## Exercise goal
The required result is every line of the records that includes "datos".

## Source records
====================

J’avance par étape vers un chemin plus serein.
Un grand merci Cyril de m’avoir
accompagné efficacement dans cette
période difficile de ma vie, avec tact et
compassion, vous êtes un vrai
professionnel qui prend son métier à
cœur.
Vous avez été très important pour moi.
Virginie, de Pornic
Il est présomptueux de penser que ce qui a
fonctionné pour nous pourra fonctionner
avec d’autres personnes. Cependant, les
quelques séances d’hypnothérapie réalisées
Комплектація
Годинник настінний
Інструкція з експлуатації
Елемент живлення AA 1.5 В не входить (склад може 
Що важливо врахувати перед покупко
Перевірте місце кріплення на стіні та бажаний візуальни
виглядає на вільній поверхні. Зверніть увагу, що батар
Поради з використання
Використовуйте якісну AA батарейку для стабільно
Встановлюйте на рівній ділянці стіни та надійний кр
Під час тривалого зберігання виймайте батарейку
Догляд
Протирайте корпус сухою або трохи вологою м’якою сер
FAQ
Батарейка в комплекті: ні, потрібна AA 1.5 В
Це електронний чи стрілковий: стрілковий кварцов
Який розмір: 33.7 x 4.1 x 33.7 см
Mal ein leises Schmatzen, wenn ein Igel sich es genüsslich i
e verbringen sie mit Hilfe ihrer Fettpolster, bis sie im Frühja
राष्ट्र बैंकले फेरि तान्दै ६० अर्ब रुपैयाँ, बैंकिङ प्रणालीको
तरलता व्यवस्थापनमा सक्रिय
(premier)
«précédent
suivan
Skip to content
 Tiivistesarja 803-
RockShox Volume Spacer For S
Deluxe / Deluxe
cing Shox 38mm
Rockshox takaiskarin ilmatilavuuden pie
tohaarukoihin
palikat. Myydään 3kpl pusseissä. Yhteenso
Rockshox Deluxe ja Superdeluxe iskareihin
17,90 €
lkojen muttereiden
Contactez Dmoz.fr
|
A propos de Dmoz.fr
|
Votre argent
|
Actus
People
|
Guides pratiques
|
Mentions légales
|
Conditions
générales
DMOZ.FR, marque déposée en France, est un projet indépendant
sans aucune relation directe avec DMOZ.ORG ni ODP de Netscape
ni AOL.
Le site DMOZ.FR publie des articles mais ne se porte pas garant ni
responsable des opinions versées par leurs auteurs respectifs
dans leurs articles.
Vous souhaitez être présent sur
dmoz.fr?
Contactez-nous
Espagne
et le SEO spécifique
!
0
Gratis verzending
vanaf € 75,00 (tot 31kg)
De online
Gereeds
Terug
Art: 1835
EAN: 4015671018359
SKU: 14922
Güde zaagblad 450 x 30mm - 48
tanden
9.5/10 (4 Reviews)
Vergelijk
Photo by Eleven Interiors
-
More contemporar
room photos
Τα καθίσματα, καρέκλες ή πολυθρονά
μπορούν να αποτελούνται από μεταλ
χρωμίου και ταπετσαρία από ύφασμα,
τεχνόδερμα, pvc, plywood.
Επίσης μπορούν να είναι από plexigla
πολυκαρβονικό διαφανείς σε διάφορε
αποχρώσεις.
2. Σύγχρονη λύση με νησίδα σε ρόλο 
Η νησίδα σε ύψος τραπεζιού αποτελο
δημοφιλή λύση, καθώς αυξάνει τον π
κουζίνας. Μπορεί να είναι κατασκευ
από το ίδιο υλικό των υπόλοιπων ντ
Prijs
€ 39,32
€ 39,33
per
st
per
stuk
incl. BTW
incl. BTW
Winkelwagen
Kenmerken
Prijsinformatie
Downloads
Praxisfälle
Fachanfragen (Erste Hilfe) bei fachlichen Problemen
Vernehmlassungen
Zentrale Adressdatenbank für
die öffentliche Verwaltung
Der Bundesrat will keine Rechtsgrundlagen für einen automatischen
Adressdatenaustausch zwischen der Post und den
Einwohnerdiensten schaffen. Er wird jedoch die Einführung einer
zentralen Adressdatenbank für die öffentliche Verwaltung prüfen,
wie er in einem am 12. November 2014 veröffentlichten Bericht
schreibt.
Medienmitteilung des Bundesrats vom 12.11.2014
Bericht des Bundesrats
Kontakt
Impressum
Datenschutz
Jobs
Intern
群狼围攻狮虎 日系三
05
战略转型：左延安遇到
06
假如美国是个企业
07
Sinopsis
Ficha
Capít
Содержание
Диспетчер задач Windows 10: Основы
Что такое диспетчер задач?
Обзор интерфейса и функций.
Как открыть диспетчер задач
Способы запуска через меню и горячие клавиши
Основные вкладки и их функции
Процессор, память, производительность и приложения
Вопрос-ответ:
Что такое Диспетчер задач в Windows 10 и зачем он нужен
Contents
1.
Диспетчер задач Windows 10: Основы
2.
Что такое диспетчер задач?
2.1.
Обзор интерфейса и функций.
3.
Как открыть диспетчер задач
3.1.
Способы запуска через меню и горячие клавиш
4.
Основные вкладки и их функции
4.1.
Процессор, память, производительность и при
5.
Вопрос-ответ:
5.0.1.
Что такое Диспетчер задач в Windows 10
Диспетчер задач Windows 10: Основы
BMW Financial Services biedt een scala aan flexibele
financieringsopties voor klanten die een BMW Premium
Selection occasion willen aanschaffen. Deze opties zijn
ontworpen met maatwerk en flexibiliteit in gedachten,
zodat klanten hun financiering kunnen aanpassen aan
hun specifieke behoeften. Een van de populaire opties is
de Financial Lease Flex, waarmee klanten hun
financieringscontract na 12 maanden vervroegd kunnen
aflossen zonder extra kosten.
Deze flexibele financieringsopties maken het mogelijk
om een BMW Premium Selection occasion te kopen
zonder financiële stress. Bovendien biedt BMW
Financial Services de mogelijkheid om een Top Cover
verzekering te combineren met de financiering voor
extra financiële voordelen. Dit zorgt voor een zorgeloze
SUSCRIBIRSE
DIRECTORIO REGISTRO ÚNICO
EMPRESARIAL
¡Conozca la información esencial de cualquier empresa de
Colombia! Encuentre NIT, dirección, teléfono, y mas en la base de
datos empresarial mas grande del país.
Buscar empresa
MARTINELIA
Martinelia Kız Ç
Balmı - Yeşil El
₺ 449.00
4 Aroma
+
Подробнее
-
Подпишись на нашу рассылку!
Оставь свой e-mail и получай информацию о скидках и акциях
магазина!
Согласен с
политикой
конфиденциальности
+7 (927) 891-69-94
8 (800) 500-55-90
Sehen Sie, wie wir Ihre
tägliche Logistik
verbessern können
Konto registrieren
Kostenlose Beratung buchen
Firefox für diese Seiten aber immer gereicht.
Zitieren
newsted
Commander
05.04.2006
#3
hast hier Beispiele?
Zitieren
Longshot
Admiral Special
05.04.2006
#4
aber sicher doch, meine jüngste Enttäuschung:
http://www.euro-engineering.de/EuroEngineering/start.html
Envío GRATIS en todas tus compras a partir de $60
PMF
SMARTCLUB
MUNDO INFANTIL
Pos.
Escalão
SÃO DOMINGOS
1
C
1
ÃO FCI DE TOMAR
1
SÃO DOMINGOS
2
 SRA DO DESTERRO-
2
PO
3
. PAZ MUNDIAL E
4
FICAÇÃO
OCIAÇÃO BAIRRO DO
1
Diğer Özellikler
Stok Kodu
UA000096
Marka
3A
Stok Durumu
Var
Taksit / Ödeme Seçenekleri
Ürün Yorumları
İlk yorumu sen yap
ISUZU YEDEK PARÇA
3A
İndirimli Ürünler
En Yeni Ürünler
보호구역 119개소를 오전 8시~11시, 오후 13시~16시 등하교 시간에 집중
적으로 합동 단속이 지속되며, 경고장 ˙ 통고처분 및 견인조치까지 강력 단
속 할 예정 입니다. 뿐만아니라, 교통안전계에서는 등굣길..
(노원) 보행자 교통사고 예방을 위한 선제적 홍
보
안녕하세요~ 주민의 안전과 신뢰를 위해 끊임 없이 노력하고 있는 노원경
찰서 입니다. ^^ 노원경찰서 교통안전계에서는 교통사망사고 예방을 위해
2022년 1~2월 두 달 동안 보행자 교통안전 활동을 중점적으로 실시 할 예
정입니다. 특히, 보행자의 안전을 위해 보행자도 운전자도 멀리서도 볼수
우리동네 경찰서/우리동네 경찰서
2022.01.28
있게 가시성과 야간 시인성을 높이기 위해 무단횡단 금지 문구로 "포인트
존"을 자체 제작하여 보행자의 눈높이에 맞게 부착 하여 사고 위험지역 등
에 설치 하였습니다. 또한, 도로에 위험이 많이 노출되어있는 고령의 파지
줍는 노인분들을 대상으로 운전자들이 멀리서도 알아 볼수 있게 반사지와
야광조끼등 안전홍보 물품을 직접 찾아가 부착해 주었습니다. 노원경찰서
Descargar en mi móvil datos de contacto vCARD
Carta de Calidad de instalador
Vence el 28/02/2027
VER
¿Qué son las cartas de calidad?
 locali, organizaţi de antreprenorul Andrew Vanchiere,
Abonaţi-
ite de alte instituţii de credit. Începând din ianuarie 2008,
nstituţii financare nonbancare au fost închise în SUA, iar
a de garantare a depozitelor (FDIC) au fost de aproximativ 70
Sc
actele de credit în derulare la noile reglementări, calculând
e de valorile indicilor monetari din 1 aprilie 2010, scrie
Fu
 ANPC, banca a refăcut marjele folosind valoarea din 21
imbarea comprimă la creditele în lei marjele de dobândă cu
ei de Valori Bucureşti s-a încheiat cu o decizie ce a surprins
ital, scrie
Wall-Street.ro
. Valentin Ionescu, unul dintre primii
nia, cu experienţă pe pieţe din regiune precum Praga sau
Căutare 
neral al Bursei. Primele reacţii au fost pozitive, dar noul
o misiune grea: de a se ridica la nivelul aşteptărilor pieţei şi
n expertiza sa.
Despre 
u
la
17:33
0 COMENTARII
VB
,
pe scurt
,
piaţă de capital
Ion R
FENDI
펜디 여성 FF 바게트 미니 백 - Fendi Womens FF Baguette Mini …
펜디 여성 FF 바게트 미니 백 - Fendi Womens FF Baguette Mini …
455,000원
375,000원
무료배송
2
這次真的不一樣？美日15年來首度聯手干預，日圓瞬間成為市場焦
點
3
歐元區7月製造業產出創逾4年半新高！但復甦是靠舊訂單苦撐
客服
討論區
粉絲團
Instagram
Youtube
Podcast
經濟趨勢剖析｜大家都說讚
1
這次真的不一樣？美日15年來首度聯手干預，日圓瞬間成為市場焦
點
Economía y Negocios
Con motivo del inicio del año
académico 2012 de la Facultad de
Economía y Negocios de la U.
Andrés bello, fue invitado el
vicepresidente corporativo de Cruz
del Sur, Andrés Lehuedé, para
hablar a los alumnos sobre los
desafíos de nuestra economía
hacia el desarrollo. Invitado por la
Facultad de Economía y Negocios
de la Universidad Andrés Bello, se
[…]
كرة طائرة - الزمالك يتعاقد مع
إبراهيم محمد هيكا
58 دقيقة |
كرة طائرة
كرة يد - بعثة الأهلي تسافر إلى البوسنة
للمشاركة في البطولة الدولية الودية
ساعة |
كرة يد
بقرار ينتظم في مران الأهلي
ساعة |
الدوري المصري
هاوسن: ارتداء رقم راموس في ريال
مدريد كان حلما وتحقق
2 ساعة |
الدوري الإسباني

====================

## Response
datos empresarial mas grande del país.
Descargar en mi móvil datos de contacto vCARD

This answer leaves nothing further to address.